Trabzon, tarihiyle, doğasıyla ve kültürüyle sadece bölgenin değil, Türkiye’nin de gözbebeği şehirlerinden biri. Ancak bir şehri güzelleştiren sadece geçmişi değil, geleceğe ne kadar hazırlandığıdır.
Trabzon, tarihiyle, doğasıyla ve kültürüyle sadece bölgenin değil, Türkiye’nin de gözbebeği şehirlerinden biri. Ancak bir şehri güzelleştiren sadece geçmişi değil, geleceğe ne kadar hazırlandığıdır. Bugün, Trabzon’un yarınlarını konuşmanın, geleceği planlamanın tam zamanı.
Trabzon; doğasıyla nefes aldıran, limanı ve stratejik konumuyla ekonomik potansiyel taşıyan, genç nüfusuyla dinamik bir yapıya sahip bir şehir. Ancak bu potansiyel doğru planlanmadığı sürece kendi kendini tüketme riskiyle karşı karşıya kalabilir. Sürdürülebilir bir kalkınma, sadece ekonomik büyümeyi değil, kültürel mirasın korunmasını, çevresel duyarlılığı ve sosyal adaleti de beraberinde getirmeli.
Trabzon’un doğal yapısı dikey bir şehirleşmeyi zorunlu kılıyor. Ancak bu dikeylik, plansız apartmanlaşma anlamına gelmemeli. Tarihi mahalleler korunmalı, yeni yerleşim alanları ulaşım, altyapı ve sosyal donatılar göz önünde bulundurularak planlanmalı. Yayılmak yerine, mevcut şehir dokusu içinde yaşam kalitesini artırmaya odaklanmalıyız.
Trabzon’un turizmi yaylalara ve Sümela Manastırı’na sıkışmamalı. Kültür turizmi, gastronomi, spor ve sağlık turizmi gibi alternatif alanlar teşvik edilmeli. Uzungöl gibi yerler korunmalı, doğal dokuya zarar vermeyen yeni projelerle çeşitlilik sağlanmalı. Turizm sadece yaz mevsimiyle sınırlı kalmamalı; Trabzon dört mevsim yaşanabilir ve gezilebilir bir şehir olmalı.
Karadeniz Teknik Üniversitesi gibi köklü bir eğitim kurumuna sahip olan Trabzon, gençleri burada tutacak projelere ihtiyaç duyuyor.
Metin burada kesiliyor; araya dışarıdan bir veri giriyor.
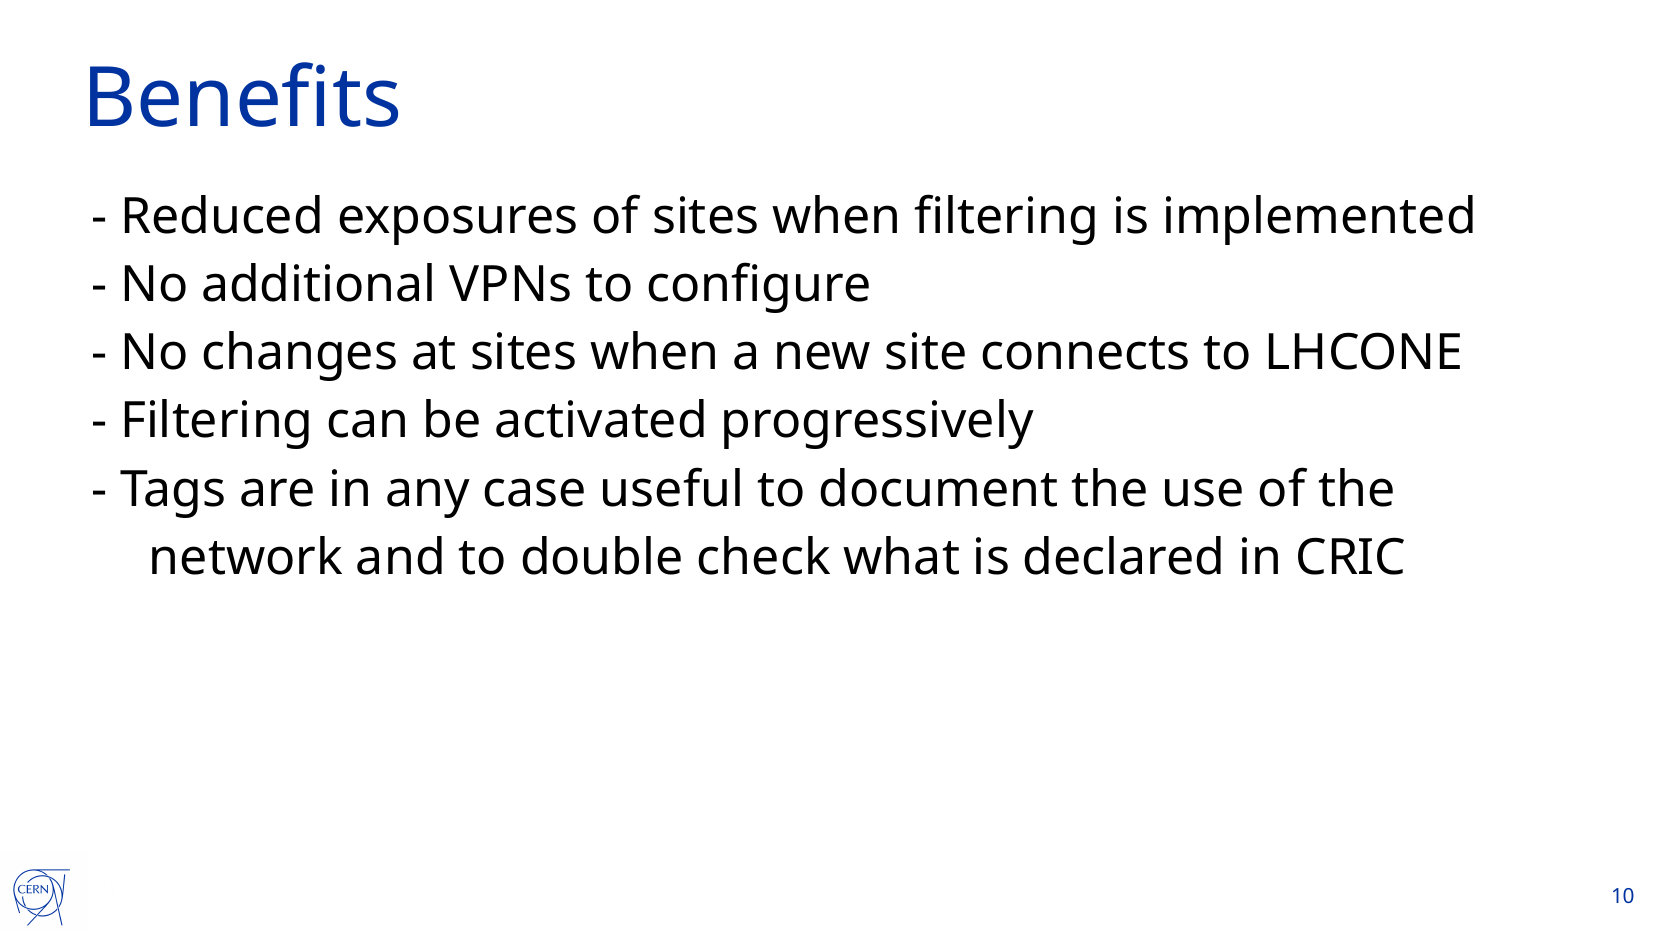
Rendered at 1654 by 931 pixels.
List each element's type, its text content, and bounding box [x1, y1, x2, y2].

text_box - Reduced exposures of sites when filtering is implemented - No additional VPNs to configure - No changes at sites when a new site connects to LHCONE - Filtering can be activated progressively - Tags are in any case useful to document the use of the network and to double check what is declared in CRIC [76, 172, 1601, 931]
title Benefits [82, 37, 1571, 189]
picture [0, 850, 76, 931]
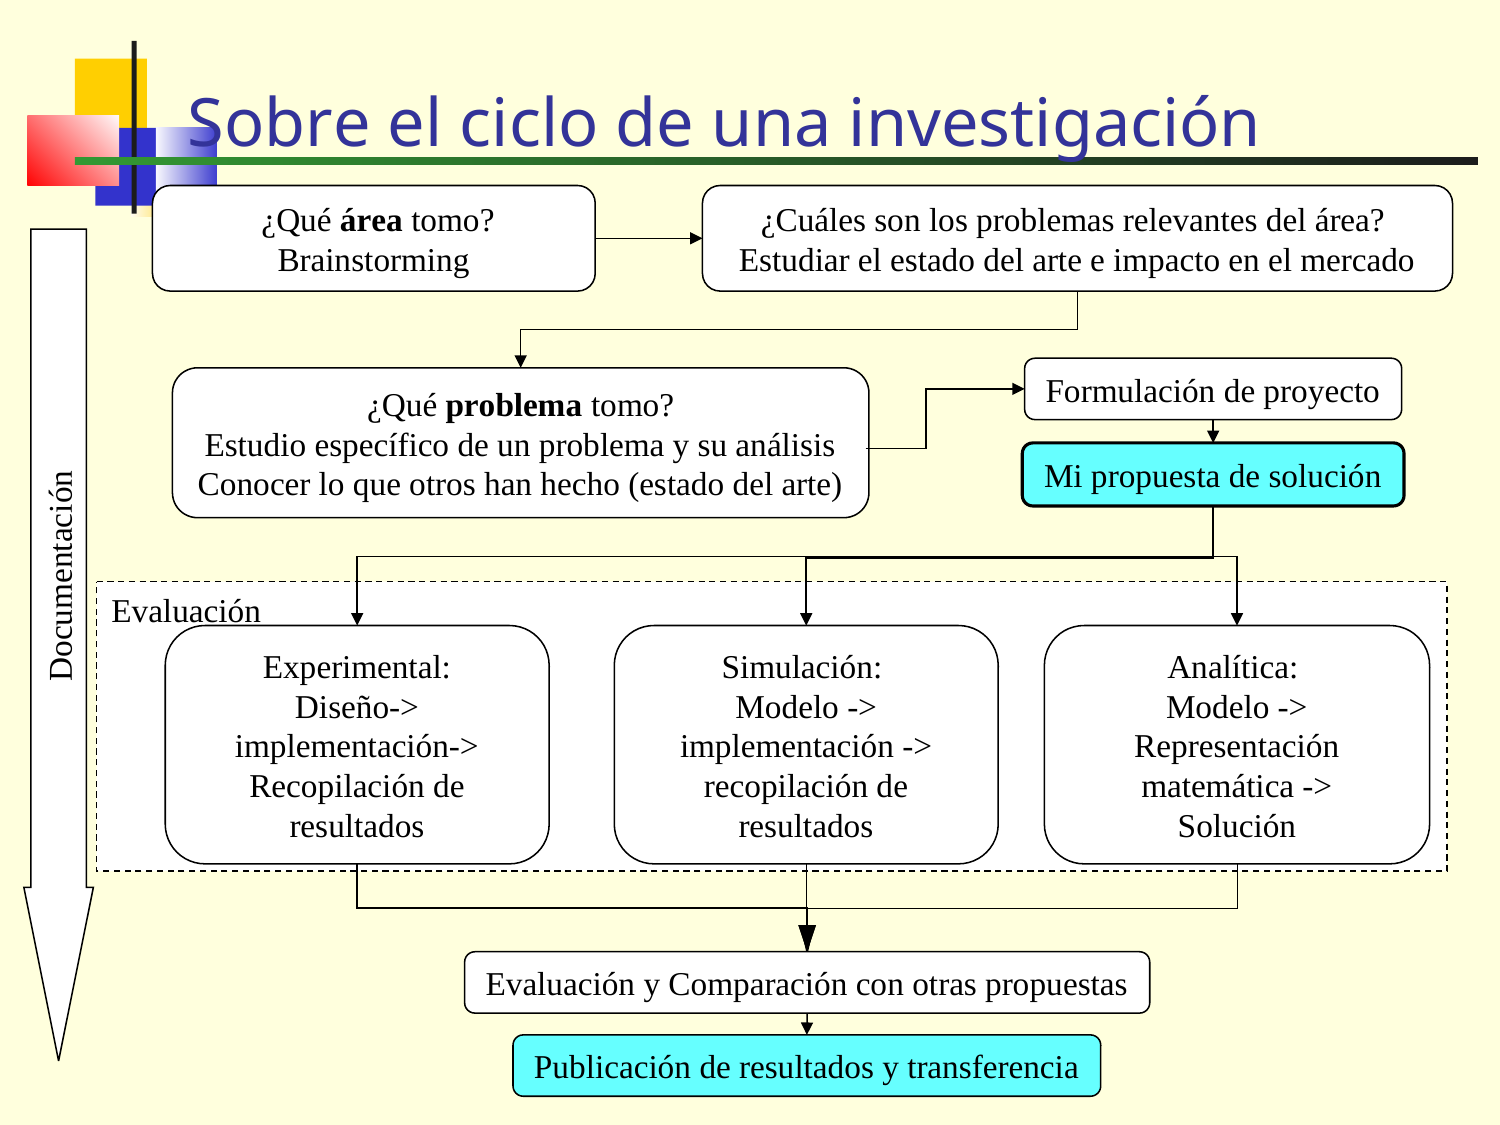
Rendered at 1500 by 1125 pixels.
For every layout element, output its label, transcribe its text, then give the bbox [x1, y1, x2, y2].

text_box Evaluación y Comparación con otras propuestas [464, 951, 1150, 1014]
text_box ¿Qué problema tomo? Estudio específico de un problema y su análisis Conocer lo que otros han hecho (estado del arte) [172, 367, 869, 518]
text_box ¿Qué área tomo?Brainstorming [152, 185, 596, 292]
text_box Experimental: Diseño-> implementación-> Recopilación de resultados [165, 625, 550, 864]
text_box Analítica: Modelo -> Representación matemática -> Solución [1044, 625, 1430, 864]
text_box Evaluación [1238, 581, 1447, 872]
text_box Mi propuesta de solución [1022, 442, 1405, 506]
title Sobre el ciclo de una investigación [187, 45, 1466, 193]
text_box Evaluación [358, 581, 806, 872]
text_box Publicación de resultados y transferencia [513, 1034, 1101, 1097]
text_box Evaluación [96, 581, 356, 872]
text_box ¿Cuáles son los problemas relevantes del área? Estudiar el estado del arte e impacto en el mercado [702, 193, 1453, 292]
text_box Formulación de proyecto [1024, 358, 1402, 420]
text_box Simulación: Modelo -> implementación -> recopilación de resultados [614, 625, 999, 864]
text_box Documentación [23, 229, 94, 1061]
text_box Evaluación [807, 581, 1237, 872]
Girişimcilik merkezleri, araştırma ve geliştirme alanları, dijital üretim atölyeleri gibi çağın ihtiyaçlarına cevap verecek alanlar oluşturulmalı. Genç beyinlerin Trabzon’da üretmesi, şehre hem ekonomik hem sosyal anlamda büyük katkı sağlar.
Fındık, çay ve mısır gibi ürünlerle tanınan Trabzon, iklim değişikliği ve küresel krizler karşısında tarım politikalarını gözden geçirmeli. Kendi kendine yeten, sürdürülebilir bir tarım modeli geliştirilmeli. Geleneksel ürünler markalaştırılmalı, yerel üretici desteklenmeli.
Liman kenti olan Trabzon, uzun yıllardır denize sırtını dönmüş durumda. Kıyı şeridi sadece ulaşım veya ticaret için değil, halkın denizle yeniden buluştuğu sosyal alanlara dönüştürülmeli. Sahil düzenlemeleri, yürüyüş yolları, açık hava etkinlik alanları şehrin nefes alma noktaları olmalı.